Marketwatch: Waiting for the Politicians, Again

Posted by admin on December 6, 2011  |  No Comments

So Merkozy, as Merkel and Sarkozy are now so fondly called, have agreed on the outline of greater European integration.  That’s a step forward, but the only things that matter to the market are (1) whether the ECB will buy bonds; and (2) what the size of a bailout package might be – either through the European Financial Stability Facility (EFSF), or through some convoluted IMF mechanism.  So this Friday, after a meeting of European ministers, we should find out what the reaction of the Europeans is to the Merkozy proposal.  The key is after – what the ECB will do.  At the moment, the market is bullish with hope.  If the ECB doesn’t move enough after Friday, or if the ECB comes out with a process that the market thinks will take too long to execute, the market will decline.  The ECB has hinted at stronger action, so expectations are high.

Filed Under: General

Marketwatch: Now What?

Posted by admin on December 2, 2011  |  No Comments

The market bounced off the 1150 range that I mentioned in my last post.  Admittedly, much faster and sharper than I thought.  In only a week we are almost a hundred points higher, at 1244.58 as of Thursday, December 1, 2011 close.  All this driven by the hope of progress in Europe, good economic data in the US, China easing its monetary policy, and major central banks working together to ease dollar liquidity problems (this was the big surprise).

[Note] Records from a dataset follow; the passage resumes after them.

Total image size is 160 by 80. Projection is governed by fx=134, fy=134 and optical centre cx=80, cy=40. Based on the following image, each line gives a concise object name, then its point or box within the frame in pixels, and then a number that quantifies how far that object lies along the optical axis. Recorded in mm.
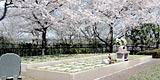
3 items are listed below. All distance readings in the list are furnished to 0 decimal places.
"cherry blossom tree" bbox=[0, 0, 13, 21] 7187
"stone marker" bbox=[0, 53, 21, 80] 2835
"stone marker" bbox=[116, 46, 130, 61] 7230
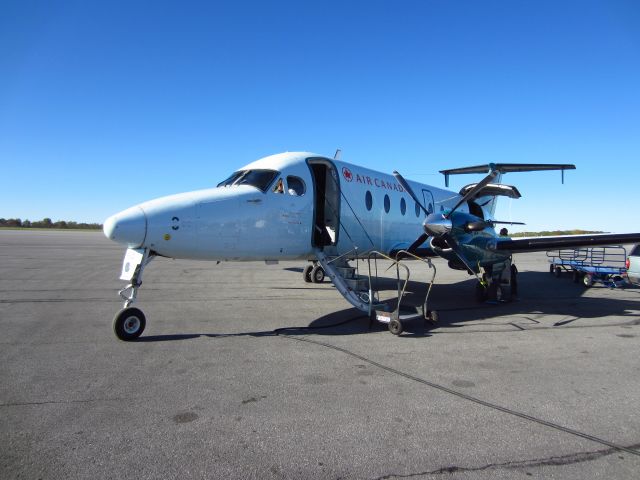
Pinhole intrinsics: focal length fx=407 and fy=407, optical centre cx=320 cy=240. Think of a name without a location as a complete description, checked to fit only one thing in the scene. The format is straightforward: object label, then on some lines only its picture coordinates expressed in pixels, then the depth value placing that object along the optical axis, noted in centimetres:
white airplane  738
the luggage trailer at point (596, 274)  1734
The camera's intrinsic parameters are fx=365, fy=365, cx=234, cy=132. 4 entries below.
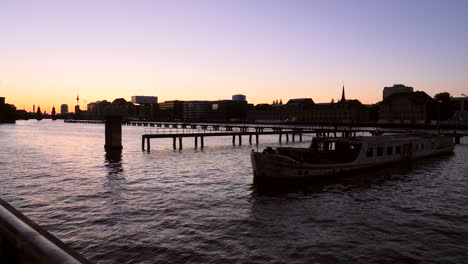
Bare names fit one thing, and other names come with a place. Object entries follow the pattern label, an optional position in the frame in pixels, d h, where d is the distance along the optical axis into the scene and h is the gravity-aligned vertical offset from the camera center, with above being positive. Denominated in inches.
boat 1429.6 -183.5
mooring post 2711.6 -133.1
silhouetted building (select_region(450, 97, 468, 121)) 7244.1 +60.7
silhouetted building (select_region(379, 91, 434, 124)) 7736.2 +172.2
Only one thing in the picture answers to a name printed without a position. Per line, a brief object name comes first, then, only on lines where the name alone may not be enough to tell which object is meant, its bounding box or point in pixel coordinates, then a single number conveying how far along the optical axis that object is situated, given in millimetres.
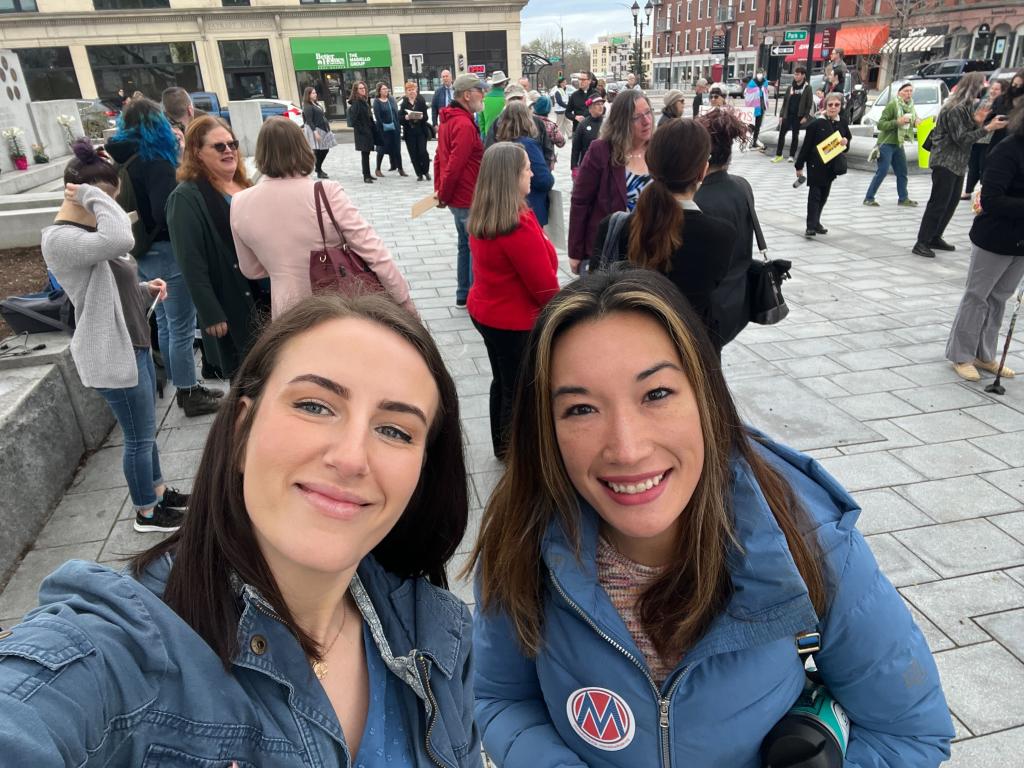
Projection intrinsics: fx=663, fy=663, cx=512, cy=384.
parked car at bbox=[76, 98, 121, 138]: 18536
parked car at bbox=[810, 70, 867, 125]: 17812
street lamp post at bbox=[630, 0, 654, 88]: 36969
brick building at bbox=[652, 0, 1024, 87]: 40562
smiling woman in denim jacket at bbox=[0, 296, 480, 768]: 921
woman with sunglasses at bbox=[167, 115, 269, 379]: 3904
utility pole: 21016
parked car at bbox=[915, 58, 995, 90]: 28953
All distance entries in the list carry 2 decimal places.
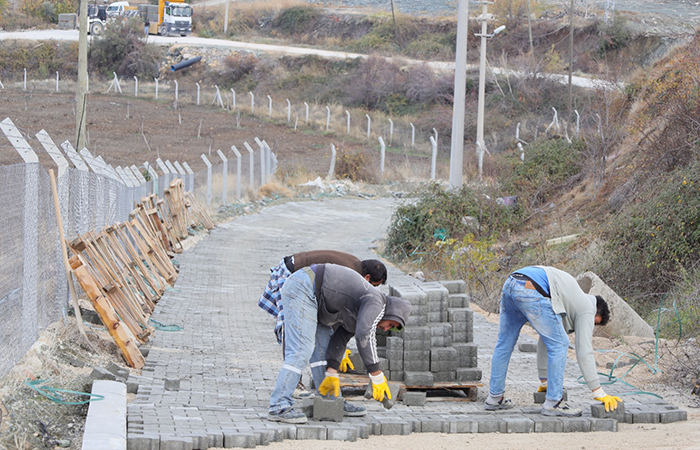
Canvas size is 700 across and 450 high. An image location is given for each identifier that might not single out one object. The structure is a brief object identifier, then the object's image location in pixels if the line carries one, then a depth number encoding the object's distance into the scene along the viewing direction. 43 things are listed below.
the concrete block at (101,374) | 14.50
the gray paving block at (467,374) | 15.67
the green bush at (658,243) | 24.90
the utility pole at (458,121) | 36.56
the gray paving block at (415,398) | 14.96
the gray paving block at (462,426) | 13.62
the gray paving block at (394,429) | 13.29
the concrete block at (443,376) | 15.56
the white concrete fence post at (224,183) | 50.44
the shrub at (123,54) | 127.31
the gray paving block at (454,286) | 17.25
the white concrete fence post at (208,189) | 49.71
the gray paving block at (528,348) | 20.09
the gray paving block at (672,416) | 14.46
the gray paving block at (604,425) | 13.97
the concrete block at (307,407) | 13.64
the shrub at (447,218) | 36.25
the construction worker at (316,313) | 13.02
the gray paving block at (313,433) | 12.78
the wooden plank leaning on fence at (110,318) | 17.16
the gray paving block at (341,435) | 12.77
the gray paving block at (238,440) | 11.87
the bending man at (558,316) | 13.98
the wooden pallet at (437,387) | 15.23
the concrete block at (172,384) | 15.34
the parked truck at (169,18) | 140.25
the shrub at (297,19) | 157.12
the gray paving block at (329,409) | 13.29
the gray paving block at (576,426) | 13.87
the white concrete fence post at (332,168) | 68.06
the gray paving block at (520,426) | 13.78
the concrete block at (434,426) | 13.56
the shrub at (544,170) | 42.03
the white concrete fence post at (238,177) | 53.54
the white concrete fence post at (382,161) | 70.56
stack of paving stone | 15.38
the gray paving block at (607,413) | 14.19
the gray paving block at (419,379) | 15.18
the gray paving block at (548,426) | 13.85
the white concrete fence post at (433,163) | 67.81
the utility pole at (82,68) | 39.72
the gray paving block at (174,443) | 11.28
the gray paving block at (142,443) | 11.24
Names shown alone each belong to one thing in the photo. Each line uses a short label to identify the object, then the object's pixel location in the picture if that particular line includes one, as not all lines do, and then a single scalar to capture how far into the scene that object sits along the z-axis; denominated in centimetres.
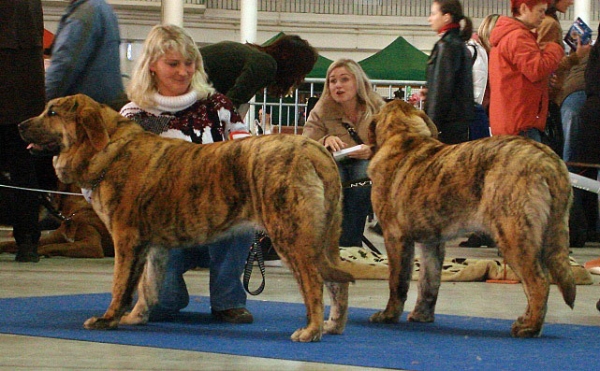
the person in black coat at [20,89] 683
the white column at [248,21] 1998
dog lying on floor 771
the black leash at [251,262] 519
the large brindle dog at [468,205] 409
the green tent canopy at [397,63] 1717
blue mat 350
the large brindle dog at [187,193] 386
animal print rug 661
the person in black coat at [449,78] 624
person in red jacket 630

Unfortunately, this means we may not have much further to go.  The 200-day is at 1260.75, which we could easily touch on Friday, December 2, 2011, especially if the jobs report is decent.  Above that, prior resistance (and very substantial resistance) is at 1287.15, and I find it hard to believe we will cross this line.  So somewhere between 1260 and 1287 we are likely to fizzle.  Also likely because a sharp, fast rise can’t be sustained.

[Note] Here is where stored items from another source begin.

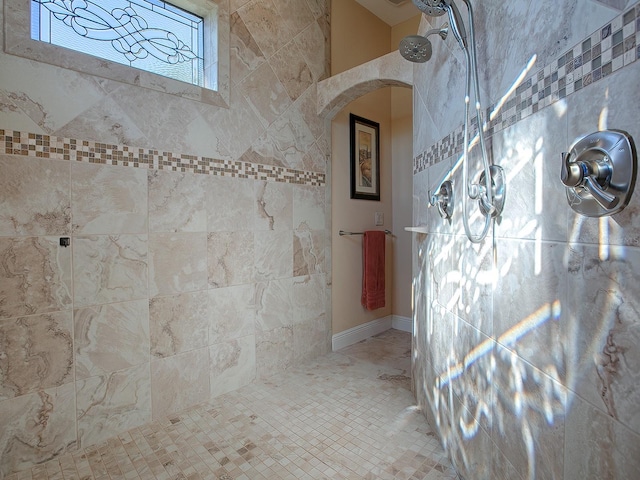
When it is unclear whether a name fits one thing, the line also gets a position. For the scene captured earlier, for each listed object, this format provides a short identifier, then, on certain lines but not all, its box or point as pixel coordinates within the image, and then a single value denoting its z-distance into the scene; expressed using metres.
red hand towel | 3.16
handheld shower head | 1.19
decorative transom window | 1.55
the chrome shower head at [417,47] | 1.42
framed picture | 3.10
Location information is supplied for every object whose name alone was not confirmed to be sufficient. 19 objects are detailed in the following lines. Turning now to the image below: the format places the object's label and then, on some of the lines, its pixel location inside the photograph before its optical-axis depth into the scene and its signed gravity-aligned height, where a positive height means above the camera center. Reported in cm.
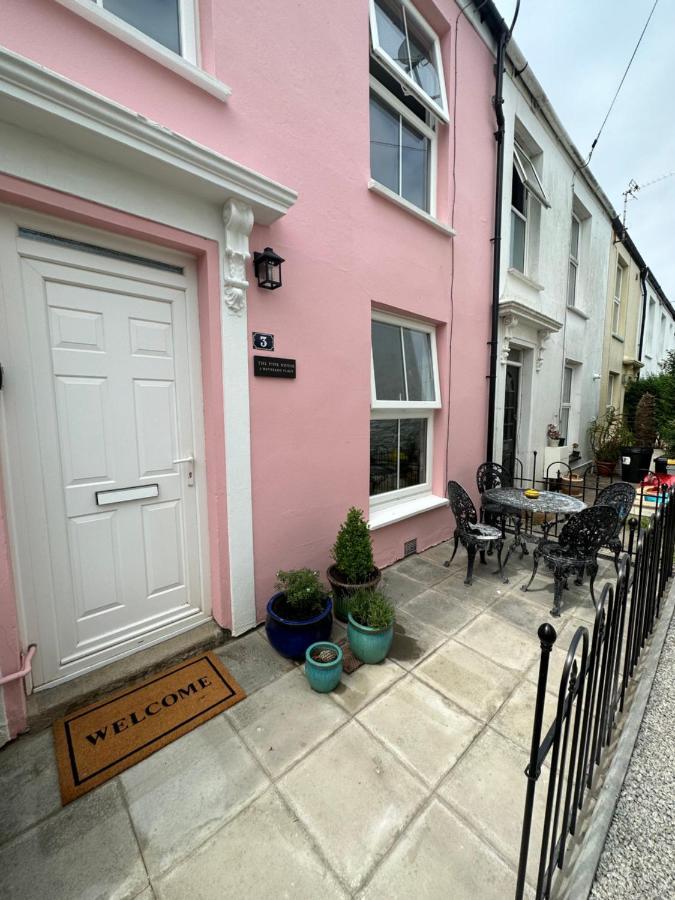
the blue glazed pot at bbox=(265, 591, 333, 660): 247 -151
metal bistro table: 368 -100
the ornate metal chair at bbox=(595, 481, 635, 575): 357 -96
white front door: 207 -25
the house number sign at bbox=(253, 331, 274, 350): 268 +50
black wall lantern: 253 +100
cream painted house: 902 +234
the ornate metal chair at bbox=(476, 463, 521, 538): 482 -94
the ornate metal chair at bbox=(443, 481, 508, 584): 355 -124
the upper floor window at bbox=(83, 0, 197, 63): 218 +238
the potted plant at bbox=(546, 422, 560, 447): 673 -52
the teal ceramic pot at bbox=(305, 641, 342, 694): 219 -158
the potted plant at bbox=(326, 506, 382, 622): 285 -117
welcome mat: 181 -173
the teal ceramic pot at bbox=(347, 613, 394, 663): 244 -155
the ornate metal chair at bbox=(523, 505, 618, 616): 305 -116
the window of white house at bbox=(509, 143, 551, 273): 528 +318
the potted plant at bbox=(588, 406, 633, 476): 809 -74
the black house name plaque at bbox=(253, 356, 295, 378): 269 +31
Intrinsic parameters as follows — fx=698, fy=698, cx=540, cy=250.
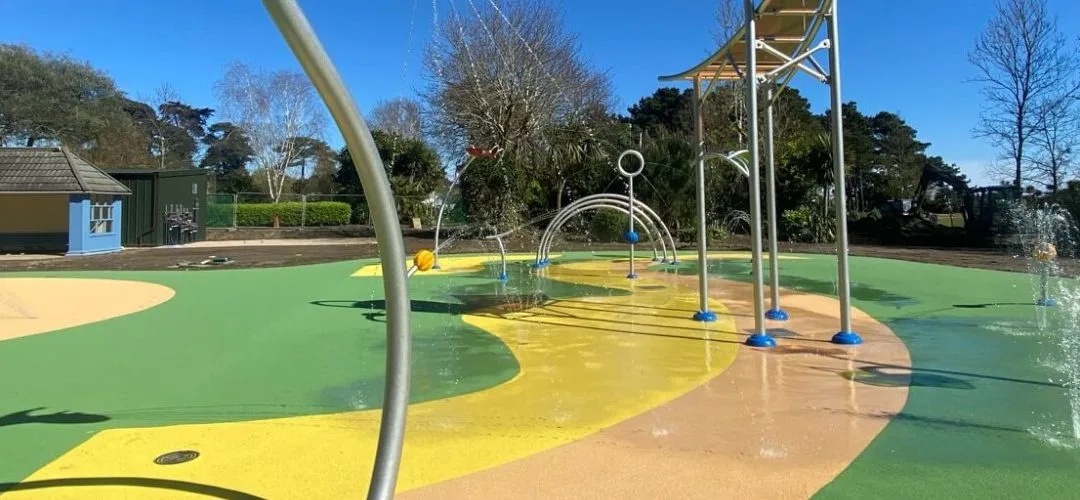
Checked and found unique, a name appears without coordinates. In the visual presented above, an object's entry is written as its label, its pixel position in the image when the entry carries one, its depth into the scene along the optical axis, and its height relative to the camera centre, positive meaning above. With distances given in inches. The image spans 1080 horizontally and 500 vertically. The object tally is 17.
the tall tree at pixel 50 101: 1577.3 +406.9
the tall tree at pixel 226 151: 2405.3 +426.7
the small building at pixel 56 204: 904.3 +97.5
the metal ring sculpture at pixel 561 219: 561.3 +42.6
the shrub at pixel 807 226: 1011.3 +59.0
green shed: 1071.6 +103.6
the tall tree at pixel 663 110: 1729.8 +421.4
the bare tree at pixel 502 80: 1103.6 +304.9
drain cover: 160.1 -43.1
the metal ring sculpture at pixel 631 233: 522.8 +26.7
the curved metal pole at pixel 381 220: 91.7 +7.3
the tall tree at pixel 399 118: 1503.4 +382.8
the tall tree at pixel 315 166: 2028.8 +322.5
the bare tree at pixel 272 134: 1874.1 +375.0
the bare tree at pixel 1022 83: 1082.7 +284.6
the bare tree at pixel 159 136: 2246.3 +459.5
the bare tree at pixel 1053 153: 1037.8 +165.5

In terms of the macro events, the main focus now is the meeting of European leaders on December 9, 2011.  Merkel is expected to press for greater fiscal integration of the EU.  The hope is that if this occurs, the ECB may be willing to step in and take more action.  We must remember that the Germans have, so far, stated strong opposition to more aggressive action on the part of the ECB.  Whether this is political posturing (stated so that greater fiscal controls are achieved before the ECB takes more action) or whether its a hard line in the sand is hard to say.  The hope is that with greater fiscal control at the European Union level, this will solve the moral hazard problem – mainly, that if the ECB financed the big spenders, the big spenders have no incentive to pay the ECB once the money has been delivered; they can continue to be undisciplined, because the ECB will be forced to save them or see the Euro fall apart.  Once the moral hazard problem is taken care of, the ECB can step in and lend more, perhaps by first lending to the IMF and then having the IMF lend to the countries in need of support.  This is, by the way, because the ECB cannot lend directly to individual countries.  If it sounds convoluted, it is.

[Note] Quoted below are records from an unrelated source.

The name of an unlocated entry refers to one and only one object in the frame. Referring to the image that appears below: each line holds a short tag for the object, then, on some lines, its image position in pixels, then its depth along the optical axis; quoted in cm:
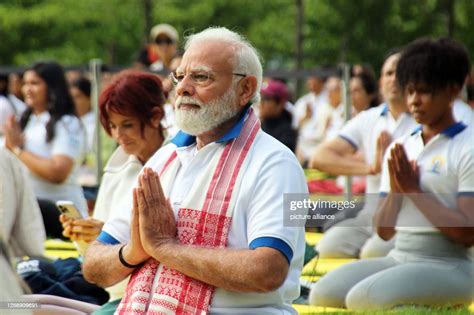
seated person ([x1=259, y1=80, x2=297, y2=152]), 1621
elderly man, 561
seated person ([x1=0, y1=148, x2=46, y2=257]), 856
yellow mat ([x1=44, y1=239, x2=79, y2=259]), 1086
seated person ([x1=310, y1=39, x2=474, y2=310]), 798
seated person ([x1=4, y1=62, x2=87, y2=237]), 1242
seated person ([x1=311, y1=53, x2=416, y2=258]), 1031
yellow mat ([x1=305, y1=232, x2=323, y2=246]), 1097
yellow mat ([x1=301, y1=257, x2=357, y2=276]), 976
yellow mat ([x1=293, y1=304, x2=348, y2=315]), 843
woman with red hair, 785
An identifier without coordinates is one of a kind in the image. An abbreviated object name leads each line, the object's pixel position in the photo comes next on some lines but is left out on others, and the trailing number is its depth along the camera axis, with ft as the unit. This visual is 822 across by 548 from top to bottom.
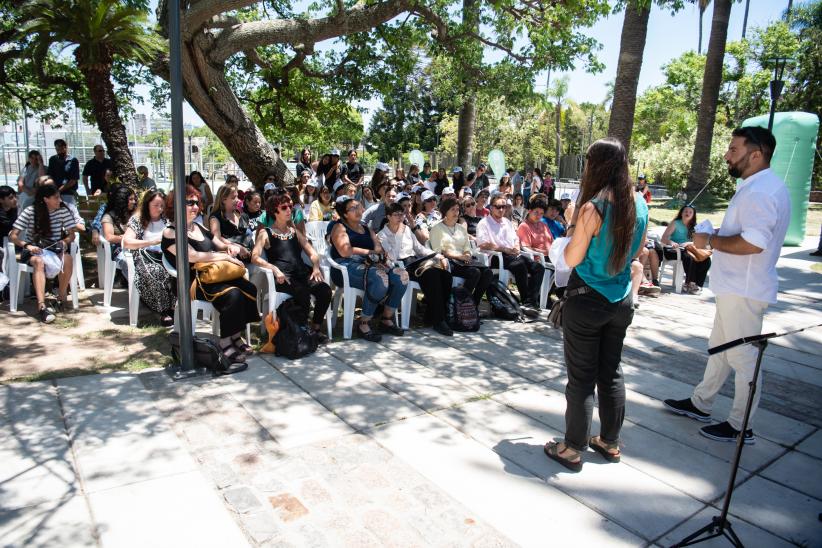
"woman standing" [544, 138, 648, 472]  9.37
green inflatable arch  41.27
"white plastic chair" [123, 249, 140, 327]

I’m inclined to think the market will hold or perhaps go up for a few days, at least until the details of the European plan are released.  Likely that’s December 9th, but details could be leaked beforehand.  Likely, the most we will get is more European integration.  What the market really wants is printing money – the issuance of Eurobonds, which is not likely to be promised next week.  The ECB has hinted that they would do more if there greater fiscal integration, but they have not said what exactly, and I’m skeptical whether any announcement about Eurobonds would come next week.  I thinks the Germans will want to solidify the fiscal integration before moving on to printing money.

So most likely, next week’s announcements from the ECB will be a “sell the news” event.

By the way, the reason I go through this is to determine a “baseline” of the most likely outcome and determine the course of action if the “most likely” outcome occurs.  But the “baseline” is also helpful because it tells me what to do if actual events deviate from the expectation.  So if we get Eurobonds, the market will go crazy upward.  If we don’t even get more fiscal integration, or very limited (for example, if Italy’s status remains unclear), then expend bond markets to press Italy and for US equities to decline.